**The task:** If a record holds a picture, leave the picture out and repeat everything else exactly.
━━━━━━━━━━━━━━━━━━━━
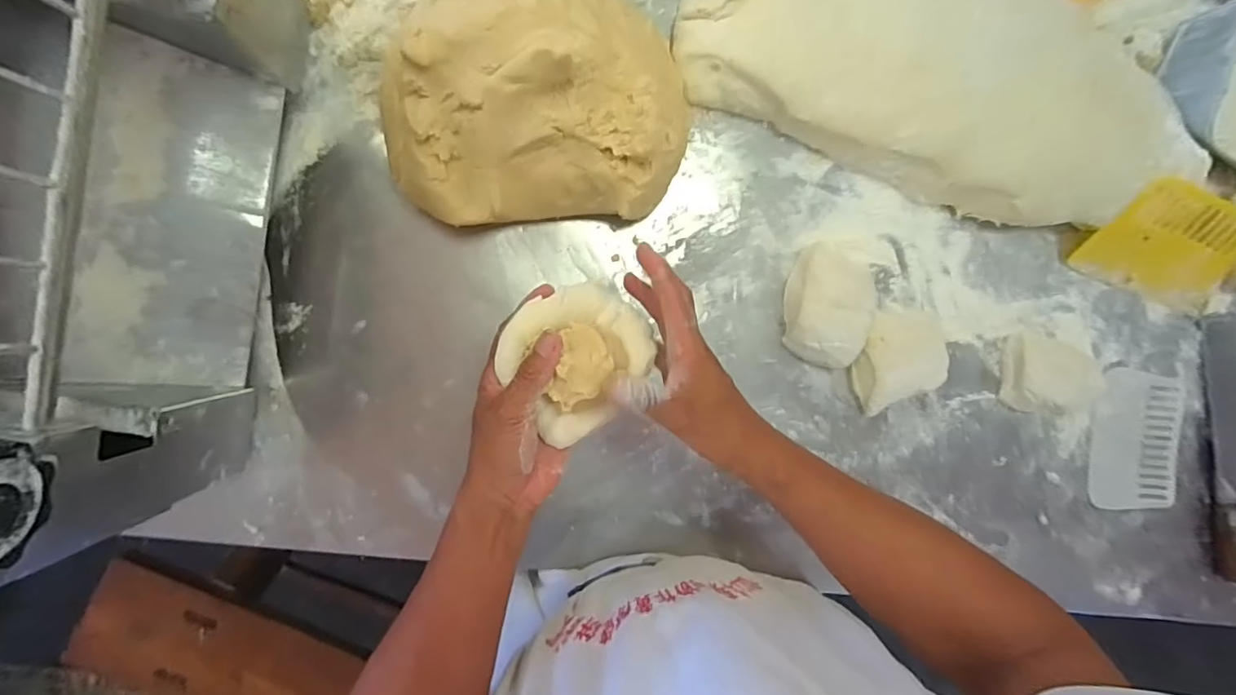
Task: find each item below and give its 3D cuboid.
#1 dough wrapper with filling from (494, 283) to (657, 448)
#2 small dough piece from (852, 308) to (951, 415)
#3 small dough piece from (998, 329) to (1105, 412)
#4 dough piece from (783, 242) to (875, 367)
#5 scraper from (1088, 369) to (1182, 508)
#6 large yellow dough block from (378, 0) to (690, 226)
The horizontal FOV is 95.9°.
[{"bbox_3d":[-0.027,0.006,0.417,0.111,0.050,0.100,-37,96,-3],"label":"dough wrapper with filling"},{"bbox_3d":[0.312,0.012,0.609,0.105,0.038,0.101,-13,94,-5],"label":"small dough piece"},{"bbox_3d":[0.498,0.029,0.632,0.120,0.036,0.087,2,93,-6],"label":"small dough piece"},{"bbox_3d":[0.230,-0.048,0.584,0.089,0.071,0.132,15,91,-7],"label":"dough piece"},{"bbox_3d":[0.621,0.110,0.667,0.117,0.010,0.164,0,94,-9],"label":"scraper"},{"bbox_3d":[-0.072,-0.236,0.515,0.274,0.120,0.223,-4,94,-6],"label":"large yellow dough block"}]

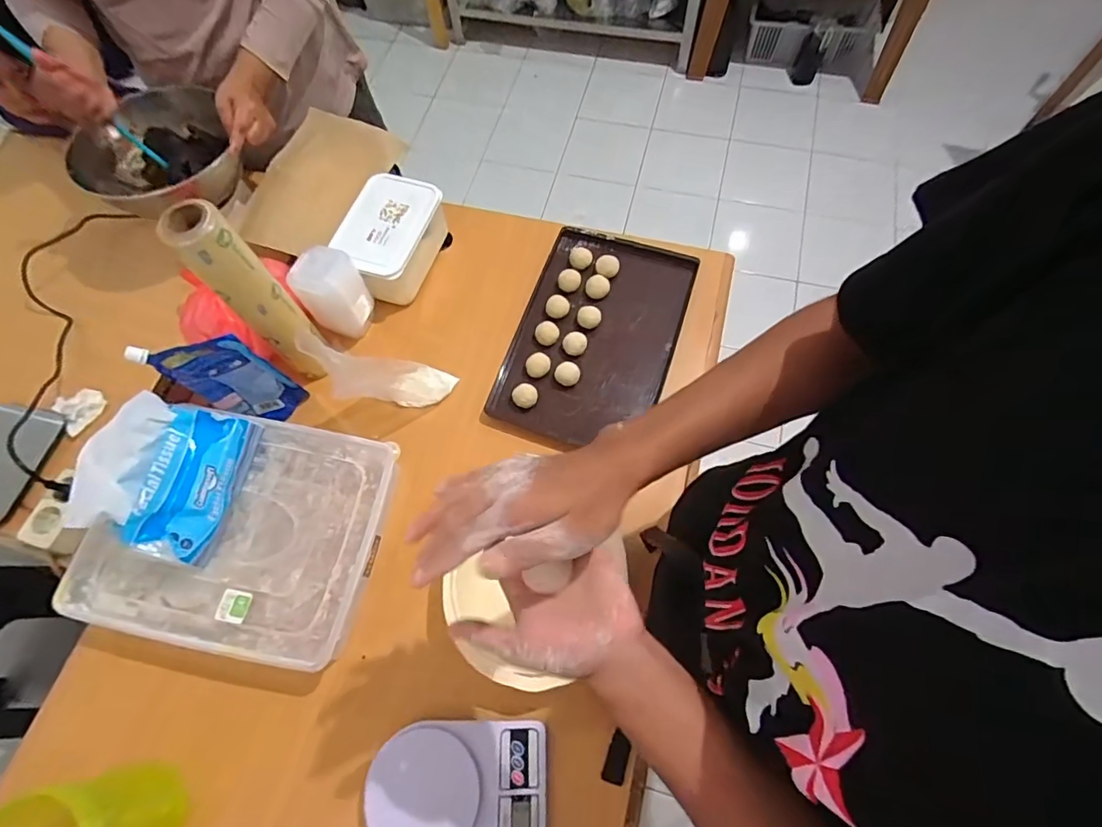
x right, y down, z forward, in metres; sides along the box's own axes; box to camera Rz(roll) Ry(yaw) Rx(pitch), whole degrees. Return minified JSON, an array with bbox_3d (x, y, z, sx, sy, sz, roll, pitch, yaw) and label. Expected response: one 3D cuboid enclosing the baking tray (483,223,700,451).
[{"bbox_3d":[0.071,-0.123,0.823,0.243,0.036,0.367,18,69,10],"label":"baking tray"}]

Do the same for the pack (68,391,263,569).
[{"bbox_3d":[-0.452,0.083,0.638,0.129,0.116,0.183,4,68,4],"label":"pack"}]

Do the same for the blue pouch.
[{"bbox_3d":[-0.429,-0.044,0.704,0.124,0.193,0.036,-5,67,1],"label":"blue pouch"}]

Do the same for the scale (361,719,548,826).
[{"bbox_3d":[-0.103,0.424,0.587,0.192,0.046,0.135,0,67,2],"label":"scale"}]

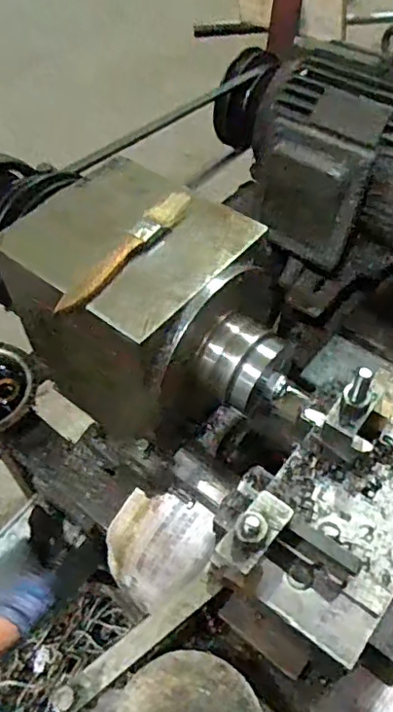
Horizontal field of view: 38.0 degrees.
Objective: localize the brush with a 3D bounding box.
[{"bbox_3d":[-0.052,-0.083,0.439,0.020,0.011,0.147,27,58,21],"label":"brush"}]

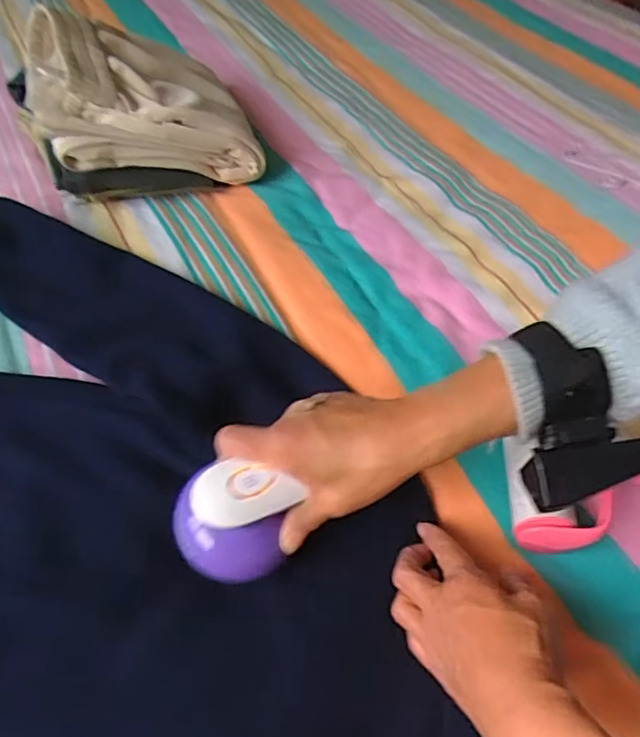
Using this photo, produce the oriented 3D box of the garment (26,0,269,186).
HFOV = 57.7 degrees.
[{"bbox_3d":[-0.200,-0.297,0.642,0.220,0.121,0.186,-17,53,-18],"label":"garment"}]

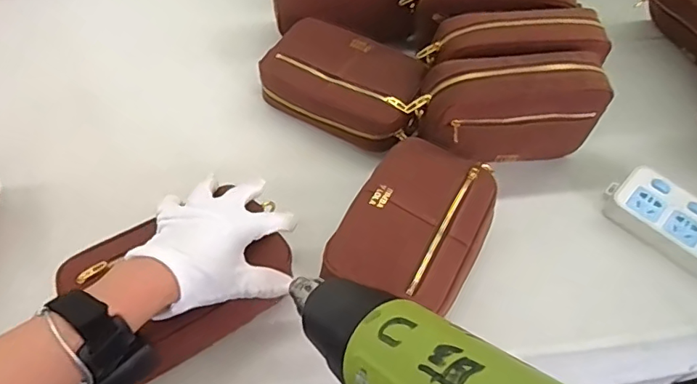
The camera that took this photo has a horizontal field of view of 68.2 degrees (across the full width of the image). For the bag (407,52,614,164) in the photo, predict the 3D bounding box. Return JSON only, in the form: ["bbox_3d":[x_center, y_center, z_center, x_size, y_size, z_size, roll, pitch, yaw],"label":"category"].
[{"bbox_3d":[0.170,-0.085,0.569,0.200,0.129,0.065,-4,56,-4],"label":"bag"}]

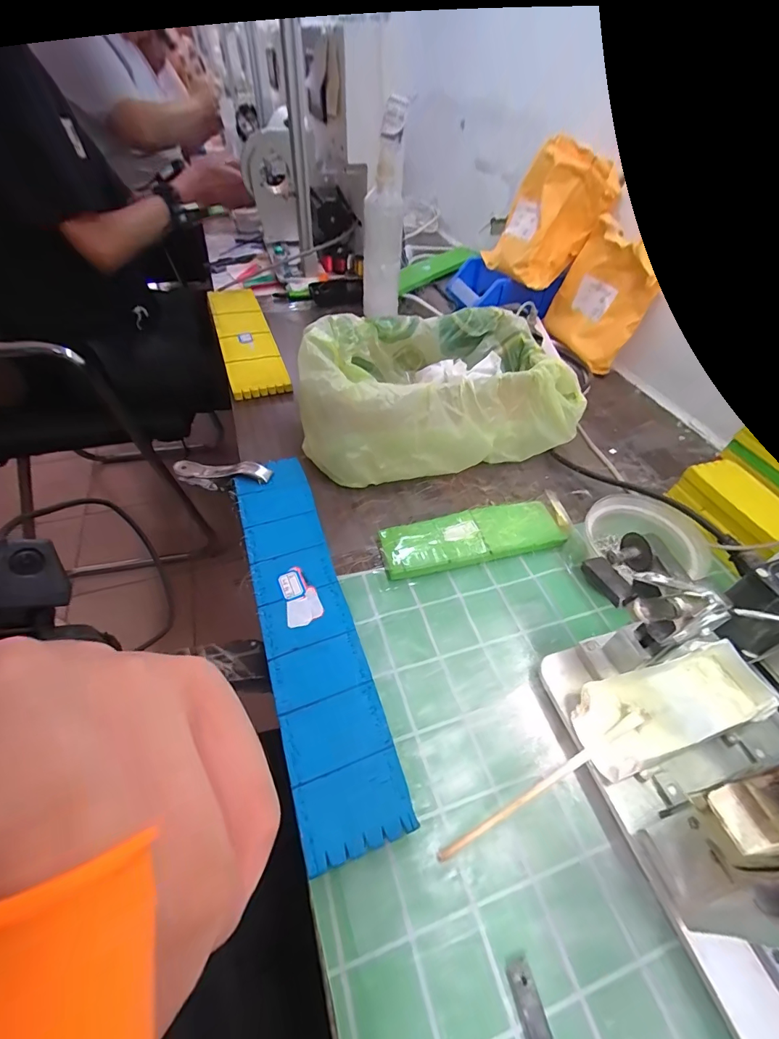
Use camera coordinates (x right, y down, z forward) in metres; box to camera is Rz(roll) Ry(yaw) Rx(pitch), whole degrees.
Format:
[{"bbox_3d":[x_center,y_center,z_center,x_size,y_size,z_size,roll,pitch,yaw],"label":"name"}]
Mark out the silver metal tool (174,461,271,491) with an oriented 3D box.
[{"bbox_3d":[-0.176,-0.048,0.448,0.110,0.034,0.018,2,46,20],"label":"silver metal tool"}]

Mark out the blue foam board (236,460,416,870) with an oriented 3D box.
[{"bbox_3d":[-0.071,0.073,0.343,0.066,0.028,0.323,-14,50,-15],"label":"blue foam board"}]

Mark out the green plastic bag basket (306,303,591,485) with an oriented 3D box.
[{"bbox_3d":[0.055,-0.144,0.485,0.303,0.121,0.170,-6,49,-8],"label":"green plastic bag basket"}]

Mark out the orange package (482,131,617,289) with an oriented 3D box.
[{"bbox_3d":[0.246,-0.474,0.650,0.075,0.185,0.157,-6,45,-30],"label":"orange package"}]

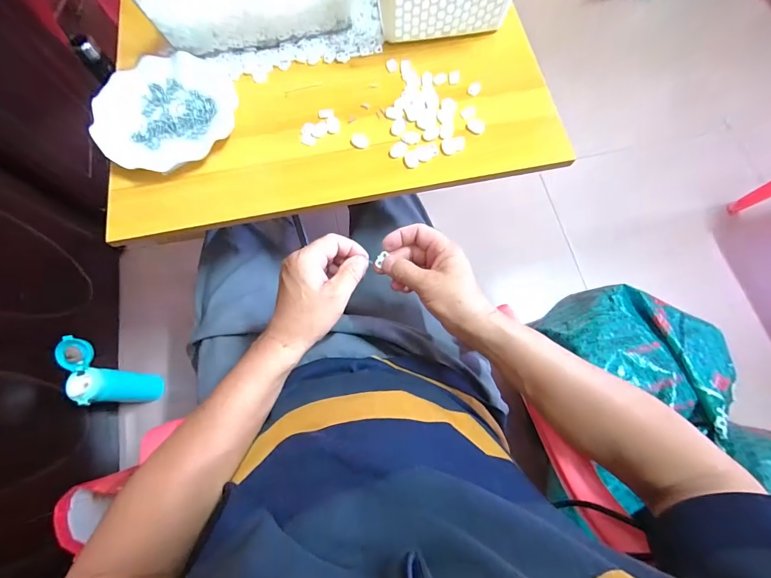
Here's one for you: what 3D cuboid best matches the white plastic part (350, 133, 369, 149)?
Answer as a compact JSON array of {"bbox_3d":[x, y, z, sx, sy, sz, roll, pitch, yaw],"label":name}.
[{"bbox_3d":[-0.034,-0.197,0.477,0.025,0.005,0.020,30,75,10],"label":"white plastic part"}]

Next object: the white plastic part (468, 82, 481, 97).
[{"bbox_3d":[0.123,-0.276,0.495,0.017,0.005,0.019,15,73,6],"label":"white plastic part"}]

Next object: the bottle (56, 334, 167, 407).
[{"bbox_3d":[-0.574,0.184,0.770,0.068,0.231,0.122,-8,72,-1],"label":"bottle"}]

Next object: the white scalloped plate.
[{"bbox_3d":[-0.293,-0.239,0.482,0.176,0.020,0.176,0,72,1],"label":"white scalloped plate"}]

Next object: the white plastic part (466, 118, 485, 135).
[{"bbox_3d":[0.120,-0.217,0.476,0.024,0.004,0.023,0,72,1],"label":"white plastic part"}]

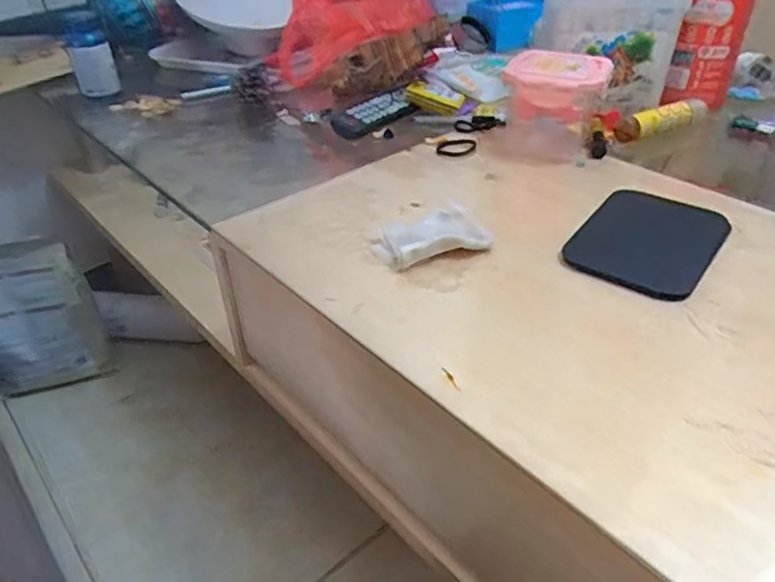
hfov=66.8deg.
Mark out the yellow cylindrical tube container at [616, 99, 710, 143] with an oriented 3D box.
[{"bbox_3d":[0.344,-0.214,0.735,0.128,0.033,0.030,-19,41,-23],"label":"yellow cylindrical tube container"}]

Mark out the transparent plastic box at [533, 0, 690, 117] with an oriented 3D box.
[{"bbox_3d":[0.279,-0.331,0.759,0.165,0.155,0.105,8,38,11],"label":"transparent plastic box"}]

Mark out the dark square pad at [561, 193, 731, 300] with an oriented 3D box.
[{"bbox_3d":[0.243,-0.048,0.549,0.113,0.013,0.156,26,44,31],"label":"dark square pad"}]

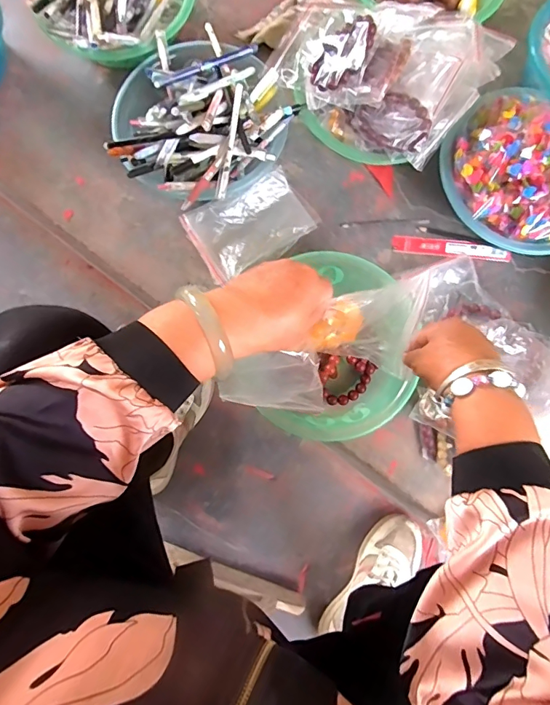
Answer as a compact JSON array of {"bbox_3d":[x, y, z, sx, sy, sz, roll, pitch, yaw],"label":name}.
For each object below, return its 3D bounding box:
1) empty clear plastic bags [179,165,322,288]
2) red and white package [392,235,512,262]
━━━━━━━━━━━━━━━━━━━━
**Task output:**
Task: find each item below and give its 3D cuboid.
#1 dough wrapper with filling from (494, 283) to (657, 448)
#2 small dough piece from (852, 308) to (951, 415)
#3 small dough piece from (998, 329) to (1105, 412)
#4 dough piece from (783, 242) to (875, 367)
#5 scraper from (1088, 369) to (1182, 508)
#6 large yellow dough block from (378, 0) to (690, 226)
The horizontal FOV is 95.9°.
[{"bbox_3d":[-0.027,0.006,0.417,0.111,0.050,0.100,-37,96,-3],"label":"dough wrapper with filling"},{"bbox_3d":[0.312,0.012,0.609,0.105,0.038,0.101,-13,94,-5],"label":"small dough piece"},{"bbox_3d":[0.498,0.029,0.632,0.120,0.036,0.087,2,93,-6],"label":"small dough piece"},{"bbox_3d":[0.230,-0.048,0.584,0.089,0.071,0.132,15,91,-7],"label":"dough piece"},{"bbox_3d":[0.621,0.110,0.667,0.117,0.010,0.164,0,94,-9],"label":"scraper"},{"bbox_3d":[-0.072,-0.236,0.515,0.274,0.120,0.223,-4,94,-6],"label":"large yellow dough block"}]

x right, y down, z forward, in metres; sides along the box's own axes; box to camera Rz(roll) Ry(yaw) Rx(pitch), whole degrees. Return minified JSON, an array with bbox_3d (x, y, z, sx, sy, sz, roll, pitch, yaw) and label. Expected response: one 3D cuboid enclosing the baking tray (483,223,700,451).
[{"bbox_3d":[0.071,-0.123,0.823,0.243,0.036,0.367,18,69,10],"label":"baking tray"}]

Do the same for the pack (68,391,263,569).
[{"bbox_3d":[-0.452,0.083,0.638,0.129,0.116,0.183,4,68,4],"label":"pack"}]

Do the same for the blue pouch.
[{"bbox_3d":[-0.429,-0.044,0.704,0.124,0.193,0.036,-5,67,1],"label":"blue pouch"}]

Do the same for the scale (361,719,548,826).
[{"bbox_3d":[-0.103,0.424,0.587,0.192,0.046,0.135,0,67,2],"label":"scale"}]

Horizontal field of view: 38.0 degrees.
Objective: localize the brush with a 3D bounding box.
[{"bbox_3d":[-0.052,-0.083,0.439,0.020,0.011,0.147,27,58,21],"label":"brush"}]

Using this photo, produce the oriented 3D box of the garment (26,0,269,186).
HFOV = 57.7 degrees.
[{"bbox_3d":[-0.200,-0.297,0.642,0.220,0.121,0.186,-17,53,-18],"label":"garment"}]

The camera that took this photo has a horizontal field of view of 68.2 degrees (across the full width of the image). For the bag (407,52,614,164) in the photo, predict the 3D bounding box. Return JSON only, in the form: ["bbox_3d":[x_center, y_center, z_center, x_size, y_size, z_size, roll, pitch, yaw],"label":"category"].
[{"bbox_3d":[0.170,-0.085,0.569,0.200,0.129,0.065,-4,56,-4],"label":"bag"}]

Use camera coordinates (x right, y down, z forward) in metres; box to camera is Rz(roll) Ry(yaw) Rx(pitch), whole degrees.
Format:
[{"bbox_3d":[x_center,y_center,z_center,x_size,y_size,z_size,roll,pitch,yaw],"label":"name"}]
Mark out the silver metal tool (174,461,271,491) with an oriented 3D box.
[{"bbox_3d":[-0.176,-0.048,0.448,0.110,0.034,0.018,2,46,20],"label":"silver metal tool"}]

Mark out the blue foam board (236,460,416,870) with an oriented 3D box.
[{"bbox_3d":[-0.071,0.073,0.343,0.066,0.028,0.323,-14,50,-15],"label":"blue foam board"}]

Mark out the green plastic bag basket (306,303,591,485) with an oriented 3D box.
[{"bbox_3d":[0.055,-0.144,0.485,0.303,0.121,0.170,-6,49,-8],"label":"green plastic bag basket"}]

Mark out the orange package (482,131,617,289) with an oriented 3D box.
[{"bbox_3d":[0.246,-0.474,0.650,0.075,0.185,0.157,-6,45,-30],"label":"orange package"}]

Here's one for you: what 3D cuboid best matches the white plastic part (350, 133, 369, 149)?
Answer as a compact JSON array of {"bbox_3d":[x, y, z, sx, sy, sz, roll, pitch, yaw],"label":name}.
[{"bbox_3d":[-0.034,-0.197,0.477,0.025,0.005,0.020,30,75,10],"label":"white plastic part"}]

Next object: the white plastic part (468, 82, 481, 97).
[{"bbox_3d":[0.123,-0.276,0.495,0.017,0.005,0.019,15,73,6],"label":"white plastic part"}]

Next object: the bottle (56, 334, 167, 407).
[{"bbox_3d":[-0.574,0.184,0.770,0.068,0.231,0.122,-8,72,-1],"label":"bottle"}]

Next object: the white scalloped plate.
[{"bbox_3d":[-0.293,-0.239,0.482,0.176,0.020,0.176,0,72,1],"label":"white scalloped plate"}]

Next object: the white plastic part (466, 118, 485, 135).
[{"bbox_3d":[0.120,-0.217,0.476,0.024,0.004,0.023,0,72,1],"label":"white plastic part"}]

hfov=66.8deg.
Mark out the yellow cylindrical tube container at [616, 99, 710, 143] with an oriented 3D box.
[{"bbox_3d":[0.344,-0.214,0.735,0.128,0.033,0.030,-19,41,-23],"label":"yellow cylindrical tube container"}]

Mark out the transparent plastic box at [533, 0, 690, 117] with an oriented 3D box.
[{"bbox_3d":[0.279,-0.331,0.759,0.165,0.155,0.105,8,38,11],"label":"transparent plastic box"}]

Mark out the dark square pad at [561, 193, 731, 300] with an oriented 3D box.
[{"bbox_3d":[0.243,-0.048,0.549,0.113,0.013,0.156,26,44,31],"label":"dark square pad"}]

Answer as a compact JSON array of {"bbox_3d":[x, y, z, sx, sy, sz, roll, pitch, yaw],"label":name}.
For each object below, return its 3D bounding box:
1) empty clear plastic bags [179,165,322,288]
2) red and white package [392,235,512,262]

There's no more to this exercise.